Lines below starting with the line with "ring dip: (772, 692)" and going on through the line with "thumb ip: (893, 840)" must be output exactly; the rest of the records must be left out.

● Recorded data
>>>
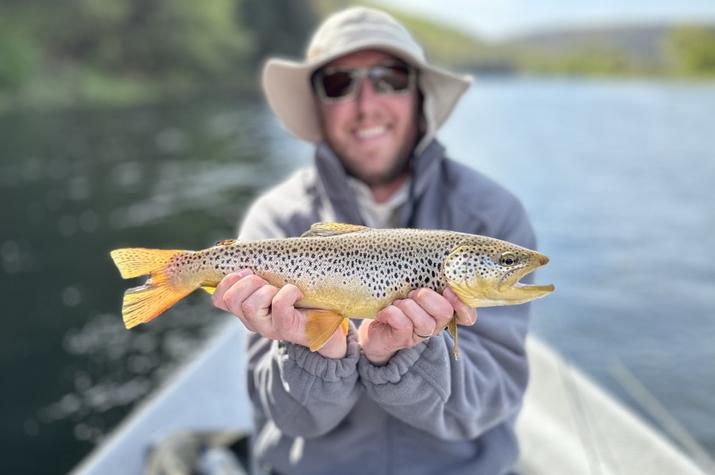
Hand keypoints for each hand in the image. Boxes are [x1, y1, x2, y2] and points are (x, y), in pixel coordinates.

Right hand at [212, 269, 346, 357]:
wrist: (329, 322)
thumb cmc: (301, 296)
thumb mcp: (277, 281)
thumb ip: (261, 269)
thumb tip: (243, 244)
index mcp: (246, 308)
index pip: (218, 299)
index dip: (225, 281)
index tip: (244, 270)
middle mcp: (252, 321)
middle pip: (230, 300)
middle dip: (247, 281)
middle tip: (265, 280)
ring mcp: (268, 328)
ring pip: (249, 305)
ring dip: (266, 289)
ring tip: (281, 289)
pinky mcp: (287, 329)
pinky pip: (278, 304)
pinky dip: (288, 292)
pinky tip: (298, 293)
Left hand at [358, 287, 476, 364]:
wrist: (372, 326)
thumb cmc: (396, 299)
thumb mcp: (413, 286)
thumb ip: (426, 276)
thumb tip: (428, 250)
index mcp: (443, 310)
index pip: (467, 315)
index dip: (463, 304)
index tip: (448, 289)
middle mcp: (435, 324)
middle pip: (444, 312)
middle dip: (426, 297)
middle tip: (412, 293)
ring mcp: (419, 334)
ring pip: (424, 321)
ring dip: (407, 305)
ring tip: (396, 303)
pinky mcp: (402, 339)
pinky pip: (403, 324)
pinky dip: (391, 312)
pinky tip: (385, 311)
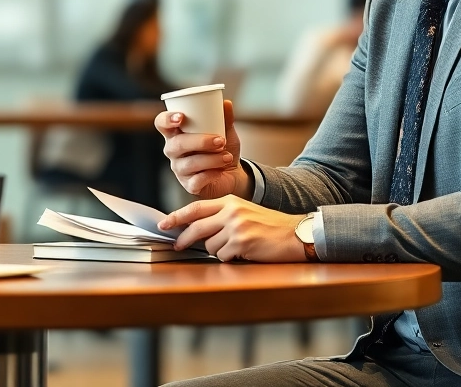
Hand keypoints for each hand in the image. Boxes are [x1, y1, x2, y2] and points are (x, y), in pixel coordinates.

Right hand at [155, 100, 250, 199]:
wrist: (233, 174)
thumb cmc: (223, 149)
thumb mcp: (226, 132)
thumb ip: (225, 118)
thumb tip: (227, 103)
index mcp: (177, 133)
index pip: (161, 124)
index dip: (166, 119)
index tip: (181, 117)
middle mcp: (174, 151)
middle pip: (176, 145)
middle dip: (199, 142)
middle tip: (220, 141)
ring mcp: (180, 170)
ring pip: (189, 164)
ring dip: (211, 159)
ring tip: (227, 156)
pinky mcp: (189, 186)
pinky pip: (196, 181)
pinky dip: (211, 174)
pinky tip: (220, 171)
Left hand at [158, 195, 304, 262]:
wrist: (296, 234)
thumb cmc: (270, 227)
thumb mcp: (245, 212)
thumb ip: (222, 217)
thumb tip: (196, 230)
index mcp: (230, 202)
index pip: (196, 208)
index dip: (177, 217)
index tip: (164, 224)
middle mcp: (231, 211)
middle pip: (196, 227)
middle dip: (184, 239)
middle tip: (177, 246)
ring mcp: (236, 227)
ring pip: (210, 245)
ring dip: (218, 251)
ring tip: (235, 248)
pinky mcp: (242, 242)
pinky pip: (223, 256)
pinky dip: (230, 258)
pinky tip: (244, 253)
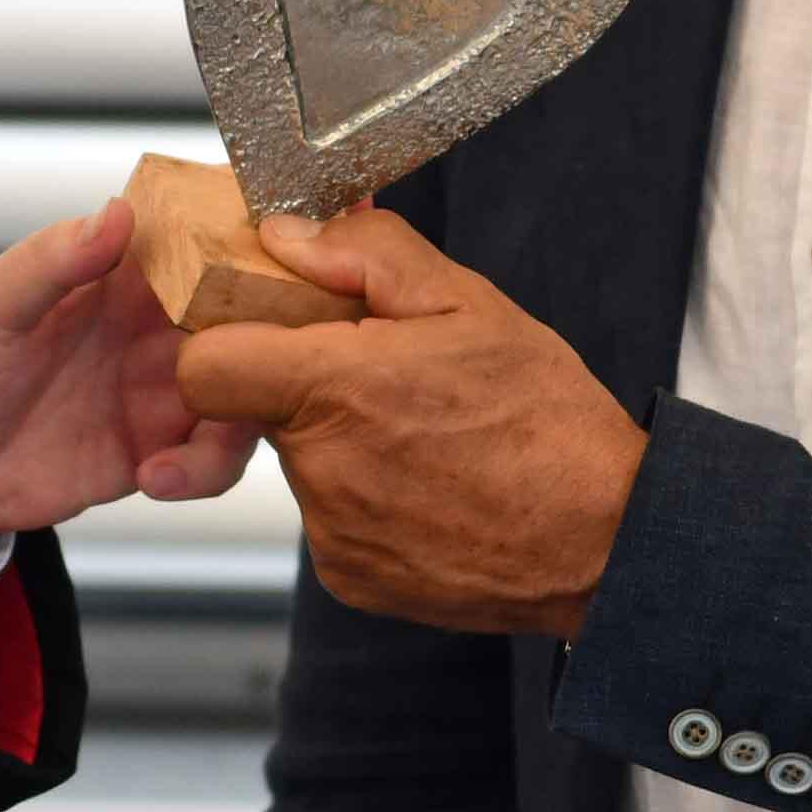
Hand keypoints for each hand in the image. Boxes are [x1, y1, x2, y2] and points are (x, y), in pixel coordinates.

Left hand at [0, 202, 261, 566]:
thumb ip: (50, 263)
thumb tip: (116, 214)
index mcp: (117, 275)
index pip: (202, 239)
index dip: (250, 237)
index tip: (293, 244)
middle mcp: (151, 328)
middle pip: (248, 315)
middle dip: (278, 330)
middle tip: (279, 352)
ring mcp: (158, 392)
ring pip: (248, 389)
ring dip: (249, 407)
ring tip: (207, 425)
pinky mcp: (153, 453)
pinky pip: (213, 459)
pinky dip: (204, 468)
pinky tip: (154, 477)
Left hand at [174, 209, 641, 636]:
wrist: (606, 539)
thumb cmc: (548, 423)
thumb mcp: (469, 304)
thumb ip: (366, 256)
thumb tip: (286, 234)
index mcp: (336, 389)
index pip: (206, 365)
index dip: (230, 339)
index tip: (276, 329)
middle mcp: (322, 470)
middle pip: (260, 408)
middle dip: (308, 383)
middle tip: (391, 378)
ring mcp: (332, 532)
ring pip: (302, 462)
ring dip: (345, 440)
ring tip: (428, 436)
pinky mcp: (348, 577)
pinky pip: (331, 518)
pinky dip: (368, 497)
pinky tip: (432, 485)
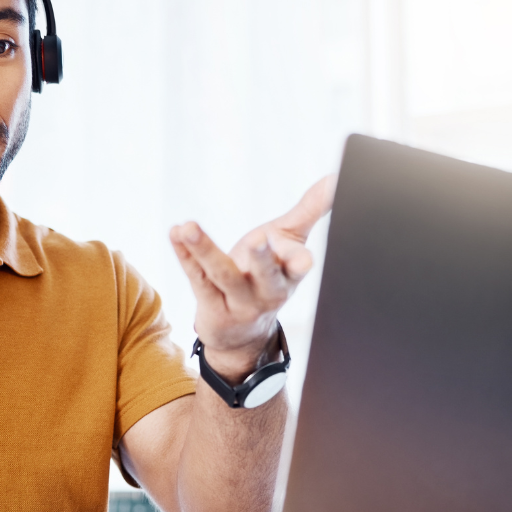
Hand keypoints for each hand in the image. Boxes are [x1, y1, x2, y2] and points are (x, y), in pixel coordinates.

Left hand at [170, 175, 335, 380]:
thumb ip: (311, 209)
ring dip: (205, 250)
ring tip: (189, 228)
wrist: (243, 335)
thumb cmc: (269, 276)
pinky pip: (197, 279)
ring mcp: (238, 302)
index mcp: (290, 274)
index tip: (302, 258)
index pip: (298, 267)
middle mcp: (267, 291)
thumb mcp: (291, 241)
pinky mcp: (211, 307)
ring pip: (222, 276)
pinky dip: (185, 254)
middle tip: (257, 240)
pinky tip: (176, 233)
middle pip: (266, 276)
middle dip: (262, 259)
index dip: (299, 261)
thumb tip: (336, 176)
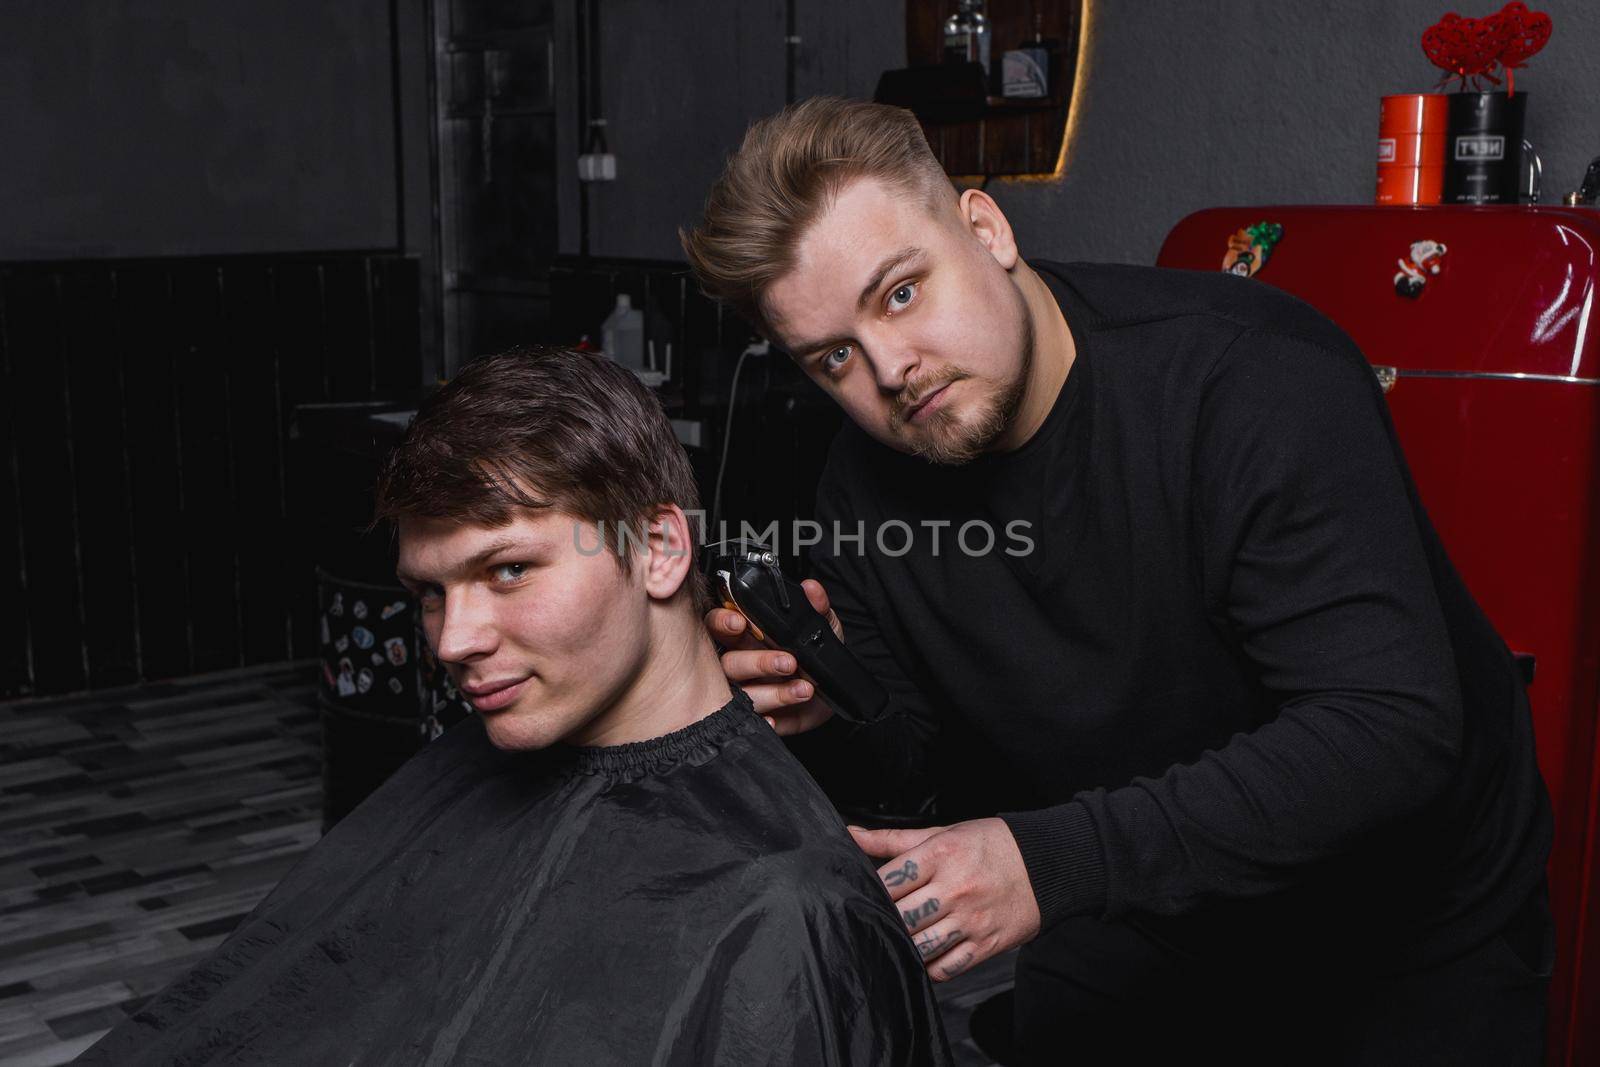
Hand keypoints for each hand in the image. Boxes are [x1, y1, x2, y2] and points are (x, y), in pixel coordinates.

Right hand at [705, 578, 839, 736]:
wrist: (829, 697)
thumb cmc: (814, 659)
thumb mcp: (823, 630)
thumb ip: (817, 608)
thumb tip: (812, 589)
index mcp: (746, 638)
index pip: (719, 625)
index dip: (723, 622)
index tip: (740, 622)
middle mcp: (739, 665)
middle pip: (728, 663)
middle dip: (757, 662)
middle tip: (788, 661)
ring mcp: (744, 693)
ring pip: (742, 694)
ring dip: (772, 692)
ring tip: (804, 688)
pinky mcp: (756, 718)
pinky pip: (752, 721)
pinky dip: (764, 721)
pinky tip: (776, 719)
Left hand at [849, 818, 1041, 981]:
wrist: (1048, 863)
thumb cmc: (990, 845)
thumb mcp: (943, 832)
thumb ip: (893, 840)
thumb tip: (851, 834)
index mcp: (942, 855)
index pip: (890, 881)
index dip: (871, 891)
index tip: (863, 894)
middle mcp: (956, 889)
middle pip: (902, 916)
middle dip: (885, 920)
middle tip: (876, 921)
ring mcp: (972, 920)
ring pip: (920, 946)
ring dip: (904, 945)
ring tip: (899, 938)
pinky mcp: (986, 945)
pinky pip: (947, 967)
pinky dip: (929, 966)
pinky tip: (924, 955)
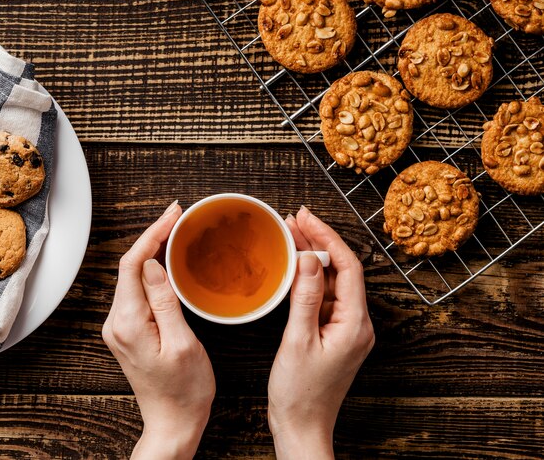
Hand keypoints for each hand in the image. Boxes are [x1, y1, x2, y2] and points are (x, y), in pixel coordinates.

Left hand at [102, 201, 215, 459]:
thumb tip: (153, 264)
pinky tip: (166, 260)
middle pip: (129, 266)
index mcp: (128, 322)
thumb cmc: (184, 390)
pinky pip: (136, 291)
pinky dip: (151, 270)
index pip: (132, 264)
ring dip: (151, 250)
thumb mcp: (182, 342)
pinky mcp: (128, 331)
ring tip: (174, 231)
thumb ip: (165, 301)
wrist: (173, 422)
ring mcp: (120, 327)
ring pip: (132, 276)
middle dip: (152, 236)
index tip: (173, 215)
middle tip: (178, 216)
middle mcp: (116, 322)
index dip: (152, 234)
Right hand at [267, 206, 374, 459]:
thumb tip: (310, 258)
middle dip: (318, 242)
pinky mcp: (332, 334)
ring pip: (330, 282)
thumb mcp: (298, 340)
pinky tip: (291, 268)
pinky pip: (322, 298)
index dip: (327, 236)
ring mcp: (345, 329)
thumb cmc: (300, 393)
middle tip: (293, 220)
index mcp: (355, 323)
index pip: (347, 266)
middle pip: (340, 270)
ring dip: (311, 259)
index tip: (306, 217)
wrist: (301, 428)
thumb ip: (305, 297)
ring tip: (288, 236)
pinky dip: (307, 280)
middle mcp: (356, 323)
<<<
● Response for this exercise
ring dip: (772, 692)
ring tip: (804, 688)
pinky mcp: (756, 718)
pinky pip: (752, 721)
pinky dip: (764, 721)
pinky tip: (776, 719)
Left hand at [849, 818, 1041, 981]:
wrist: (1048, 863)
thumb cmc: (990, 845)
thumb mcp: (943, 832)
thumb ip: (893, 840)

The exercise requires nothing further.